Cao pinpoints the Chinese education system as the major source of the failure-to-fail problem. “The way Chinese students are educated, they are not encouraged to take a critical attitude toward mentors,” he says. Institutions like the gao kao, the nationwide, high-pressure, nine-hour exam that is the sole determinant of admission to nearly all Chinese universities, doesn’t exactly foster a relaxed attitude toward academic setbacks and experimentation.

Any discussion of a problem like this risks veering quickly into lazy stereotypes about Confucian values and filial piety, with the worst perpetrators sometimes being Chinese authorities themselves. For instance, as the nationalist, Communist Party-controlled Global Times editorialized in 2012, “The social atmosphere in China has too much respect for authority. Chinese people prefer to obey orders. They care a lot about face and fear failure.”

But as Tracy Yue Wang, a professor of finance at the University of Minnesota’s Carlson School of Management, notes, the problem isn’t simply that Chinese entrepreneurs are too timid. They also face a reality in which the consequences of failure can be extremely high.

“The competition there is really harsh,” she tells Slate. “There are so many people trying to survive and so many firms being created. Everyone wants fast success.” More than 52 million Chinese were self-employed as of 2012, marking a 44 percent increase since 2008. That’s an awful lot of people under a lot of pressure.

Wang, whose research has focused on the role of venture capital in fostering failure tolerance, points out that in China, many small firms “simply do not have access to formal financing”; instead, they’re forced to borrow from black or gray markets, which can carry extremely high interest rates.

She also notes that in an economy still dominated to a large extent by state-linked firms, some companies “can easily get a lot of resources, and therefore they don’t have a lot of incentive to innovate and don’t have a lot of the tolerance for failure you need to develop really innovative products.” For instance, Geely Automobile, the owner of Volvo, receives more than half of its net profit in government subsidies, according to a recent study.
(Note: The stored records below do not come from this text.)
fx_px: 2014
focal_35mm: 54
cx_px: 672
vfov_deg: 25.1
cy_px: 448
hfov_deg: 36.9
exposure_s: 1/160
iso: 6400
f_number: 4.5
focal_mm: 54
Bankruptcies are also still relatively rare in China, not because companies aren’t going under, but because owners and local governments often simply don’t report them. More often, government officials have arranged bailouts for failing companies rather than risk an embarrassing default.
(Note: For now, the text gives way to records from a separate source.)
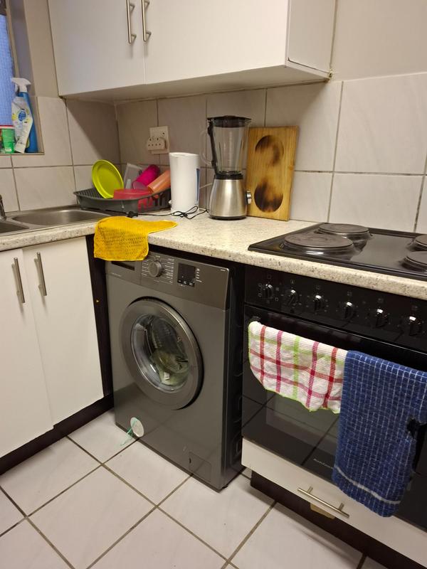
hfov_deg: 58.9
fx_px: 378
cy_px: 284
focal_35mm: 23
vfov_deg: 73.9
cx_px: 214
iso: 250
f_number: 1.8
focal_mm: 5.54
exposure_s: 1/33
To its credit, the government has taken steps to create a more failure-friendly climate. The country’s bankruptcy laws have been simplified and formalized. In 2008, following a rash of cheating scandals in state-run research programs, China amended its science and technology law to “allow scientists to report failures freely without losing face or affecting future funding.” The law is meant to encourage researchers to take risks on areas that may not produce concrete results.

Cao welcomes the steps, but say they will be unlikely to change the country’s scientific culture very much in the short term. “This culture impacts people already in the workforce,” he says. “You need to wait for a new generation to bring a new attitude to the workforce. It will happen very slowly.”
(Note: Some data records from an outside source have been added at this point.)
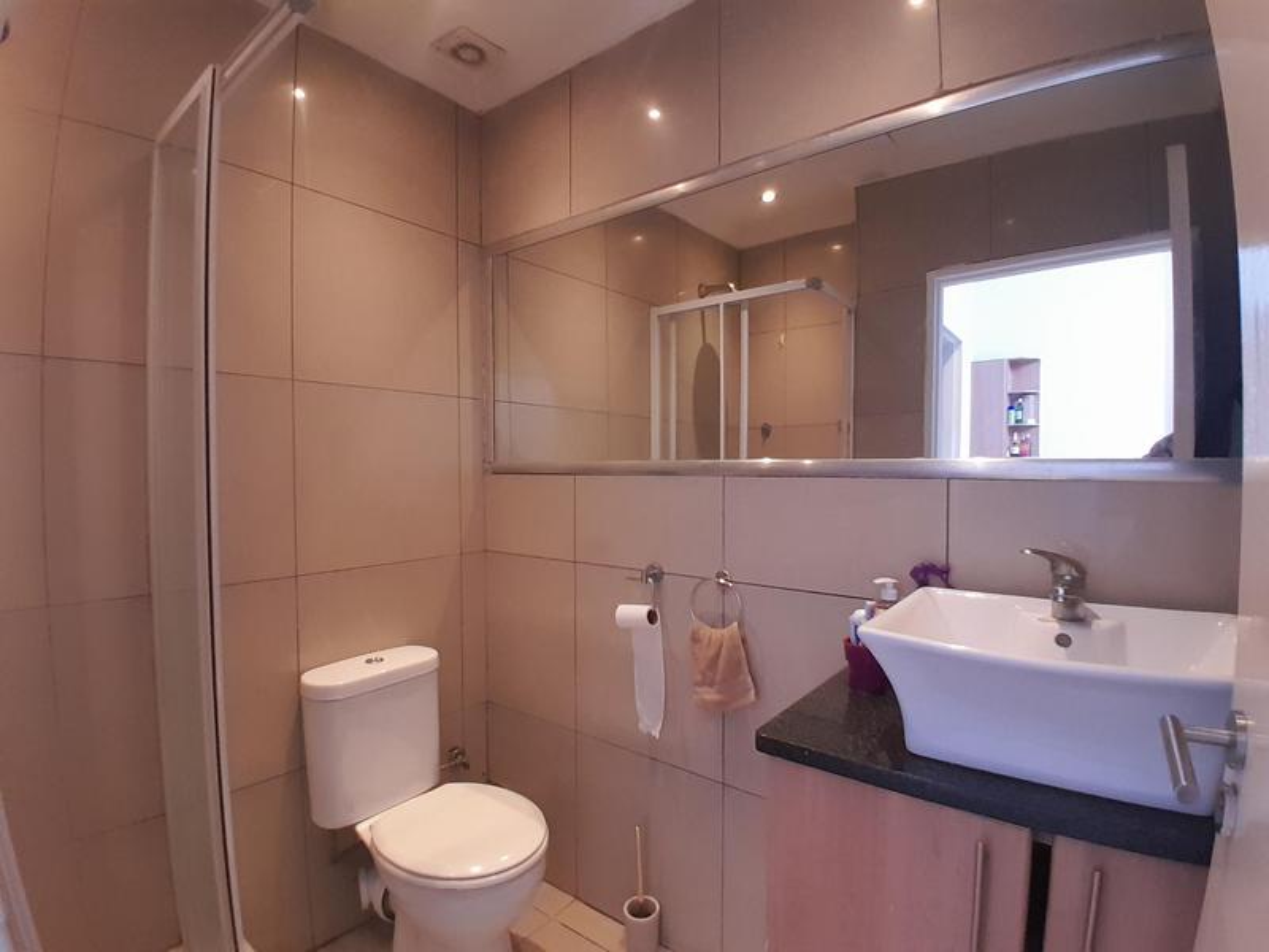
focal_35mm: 17
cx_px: 634
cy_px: 476
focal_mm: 1.46
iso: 200
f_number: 2.2
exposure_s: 1/25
Wang feels that a more productive measure would be for the “central government and provincial governments to give these entrepreneurs more access to financing and other resources. This could itself help develop a failure-tolerant culture.”

It’s certainly easy to be cynical about a government that has been demanding success from its people for years suddenly telling them to start failing. Ultimately, though, recent developments suggest that Chinese entrepreneurs aren’t as worried about this problem as speakers at innovation summits from Shanghai to Harvard think they should be. China now has a higher rate of entrepreneurship than the U.S. Four percent of China’s working-age population is engaged in “high-expectation entrepreneurship,” meaning they intend to create at least 20 jobs. Twenty-three percent of Chinese between the ages of 18 and 64 say they intend to start a business.

What’s more, China’s research and development spending as a percentage of the global total has increased almost sevenfold over the last decade while America’s slipped. While everyone’s been worried about why they aren’t failing, China’s entrepreneurs just seem to be succeeding.